Get your shot at the airport

I applaud the creative thinking, which we will continue to need.

Mayor Sylvester Turner

Parking lots at Bush and Hobby airports soon will be home to mass vaccination clinics for the Houston Health Department, as the supply of shots continues to ramp up.

City Council unanimously approved lease arrangements at the airports Wednesday.

The site at Bush’s The Parking Spot opened Tuesday under a short-term lease agreement, with some 6,665 people scheduled to get shots there this week. It is not clear yet when the Hobby location of The Parking Spot will open for vaccinations, although the request for council action said it is necessary “for this operation to begin immediately.”

[…]

Mayor Sylvester Turner said he hopes the number of doses coming to the city will “exponentially increase” since the state has opened the eligibility requirements. If that happens, he said the city can open “many more locations” for people to get a vaccine, along with mobile sites that move around the city to reach people who have trouble leaving their homes.

“Please go and get the vaccination where you can, or sign up to receive it,” Turner said. “The goal is to increase the number of sites.”

The request for council action on the airport leases said the Health Department anticipates receiving a large number of vaccines on a more routine basis.

The new sites would double the number of the city’s main vaccination sites, according to the Health Department. It also operates clinics at Delmar Stadium and the Bayou City Event Center. Those four sites are designed to ramp up to 3,000 doses per day, six days per week, when the supply allows. The clinics at Bush Airport, Delmar and Bayou City Event Center are giving out between 1,000 and 2,500 doses per day currently.

The city has also benefited from a federal vaccination site at NRG Stadium, capable of giving 6,000 shots per day. The Health Department said it will consider continuing that site when the Federal Emergency Management Agency demobilizes it, likely sometime in April.

The city also uses health centers, multi-service centers and partnerships with clinics, pharmacies, churches and other groups to distribute the vaccine.

As the story notes, the airport parking lots are a lot less busy now than they usually are, for all the obvious reasons. The city owns the airports, which minimizes the cost involved, which will be covered by federal grant money anyway. The city and Harris County have also asked FEMA to keep the NRG site open at least through the end of May. We’ll see how they respond.
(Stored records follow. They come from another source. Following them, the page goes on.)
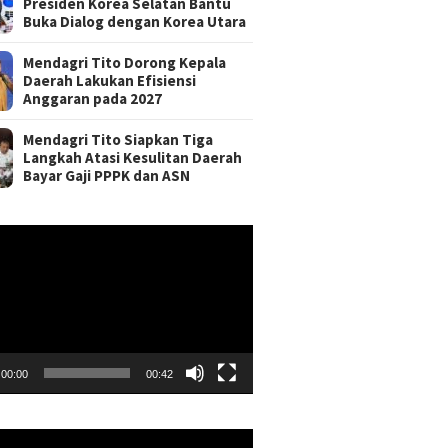
Presiden Korea Selatan Bantu
Buka Dialog dengan Korea Utara
Mendagri Tito Dorong Kepala
Daerah Lakukan Efisiensi
Anggaran pada 2027
Mendagri Tito Siapkan Tiga
Langkah Atasi Kesulitan Daerah
Bayar Gaji PPPK dan ASN
r
00:00
00:42
r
Basically, the city of Houston and Harris County seem to be doing everything they reasonably can to get as many shots into arms as possible. Equity remains an issue, which County Judge Lina Hidalgo brings up.
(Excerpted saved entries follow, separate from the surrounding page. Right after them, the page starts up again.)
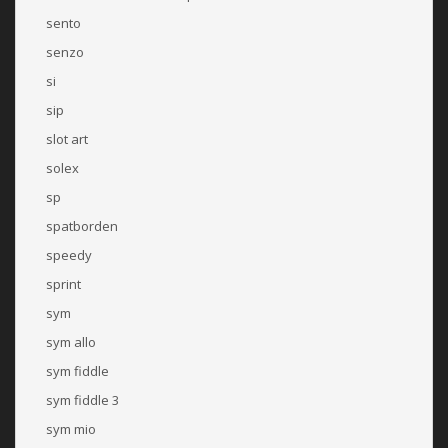
sento
senzo
si
sip
slot art
solex
sp
spatborden
speedy
sprint
sym
sym allo
sym fiddle
sym fiddle 3
sym mio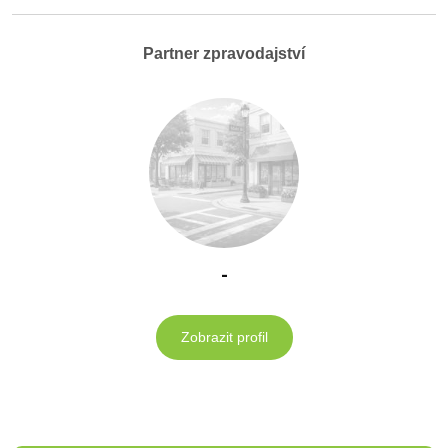
Partner zpravodajství
-
Zobrazit profil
As Harris County crossed the threshold of one million COVID-19 vaccine shots into the arms of local residents Thursday afternoon, Harris County Judge Lina Hidalgo pleaded with local vaccine providers to do a better job of getting doses to the county’s hard-hit minority communities.

Even though she acknowledged that hitting the million dose mark is “wonderful news,” she said during a Thursday press conference that only 12.1 percent of Harris County residents have been fully vaccinated against the coronavirus, compared to the 11 percent of all Texans that were fully-vaccinated as of Tuesday.

Hidalgo also pointed out how Black and Hispanic residents still aren’t getting vaccinated at the same rate as white and Asian residents, and challenged other local vaccinators to follow Harris County’s lead by making a concerted effort to change those trends.

“We’ve been going door-to-door in the hardest hit communities to get folks to register for our waitlist, but we need other providers in Harris County to join the effort more forcefully,” Hidalgo said.

“Every organization that administers vaccines in this county has a moral responsibility to reach the hardest hit residents,” she continued.

Again, I think the city and the county have done pretty well here, and I’d bet we would not be above the state baseline for vaccinations if that were not the case. There’s always room for improvement, and since the Black and Latino populations tend to be younger than the Anglo population, the opening of vaccine eligibility to all should help even things out a bit as well. It is up to all providers to do their part.